Follow it back in time. You could see support, support, support all back here. We’re looking back in December. Mid December, late December, and even into January finding support. We can even see some resistance right here into late January, finding resistance underneath that green-shaded area. So, the green-shaded area historically has been support. In between that green and the pink-shaded area, we have this yellow zone where historically we see some resistance. We could see some congestion around the blue zone. Both of those levels, or all three of them – yellow, blue, and green -, have potential to show some support and make another turn towards this pink zone and potentially a breakout there, we look for it back into the mid to upper-0.9100s. The blue-shaded area just above there.
A couple other things I want to do. Actually, we can go down to the 4-Hour Chart and take a look at this because I’ll zoom out on the 4-Hour. Let’s take two different Fibonacci retracement measurements. And really, I don’t think we need to take two because they’re going to be very similar. In fact, let’s just go ahead and take one. So, what I’m going to do is I’m going to take Fibonacci and measure from the lowest low to the current high. Lowest low to the current high, and we find the .236 Fibonacci retracement level right here at 0.8971. That’s the middle or bottom portion of that yellow-shaded area. So you could see the .236 there. That becomes some support. In fact, I’m going to narrow that yellow-shaded area in just a little bit and bring it right around the 0.8963-level.
So, there’s that 0.8970-level as the .236 fib. That becomes a potential support. Beyond that, the blue-shaded area, if you take a look down here, we find the .382 Fibonacci retracement level of that same trend range sitting right here into the blue-shaded area. And then of course the 50% of that same trend range sitting into the green zone. So, we know historically all three of these levels have shown historical support and resistance. We now know that they become potential buying opportunities. So, here’s the way it’s going to shape up for the day today on the AUDUSD.

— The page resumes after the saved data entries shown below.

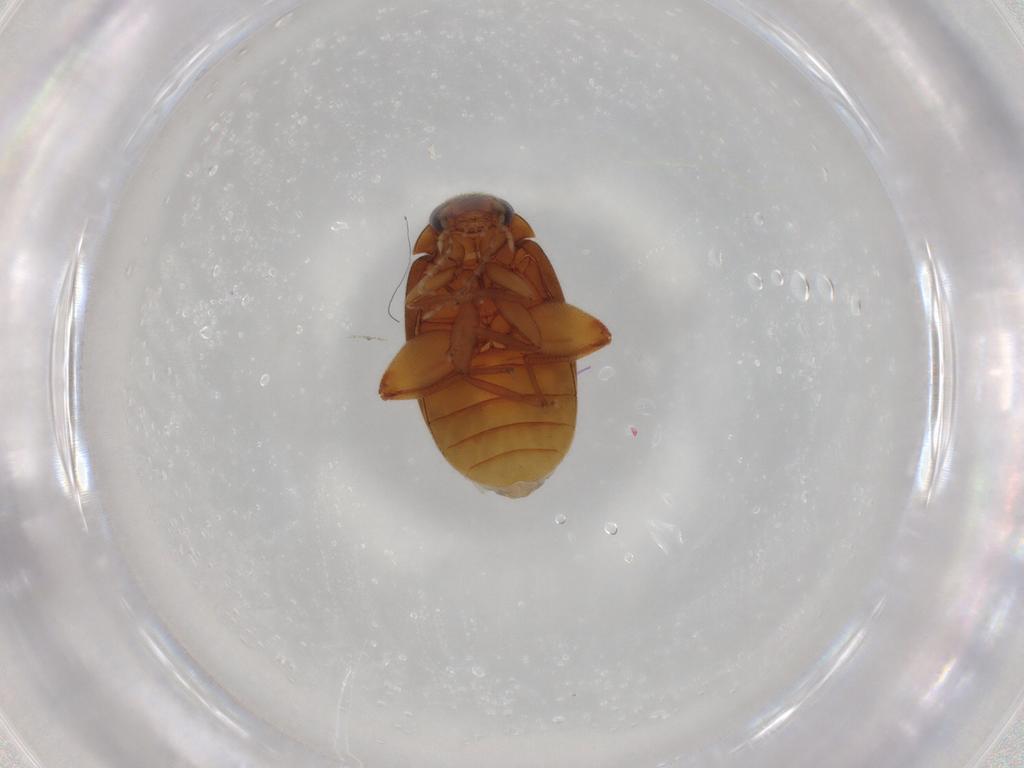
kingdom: Animalia
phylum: Arthropoda
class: Insecta
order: Coleoptera
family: Scirtidae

Resistance into the pink zone. We’ve seen that multiple days. As long as it stays underneath it, potential to fall back down and revisit some of these support levels. Yellow, blue, or green. A breakout above the pink-shaded area, we look for a continuation of the uptrend and a turn back towards the 0.9130s, 0.9140s, and 0.9150s, into the 0.9100s once again for the AUDUSD and a continuation of the uptrend. The other side of this: that would be a buying opportunity above the pink zone. A selling opportunity underneath the pink zone. But our next buying opportunity of course would be the yellow, the blue, or the green-shaded area, providing low risk, high reward opportunities to buy and target back towards the pink-shaded area for the AUDUSD today.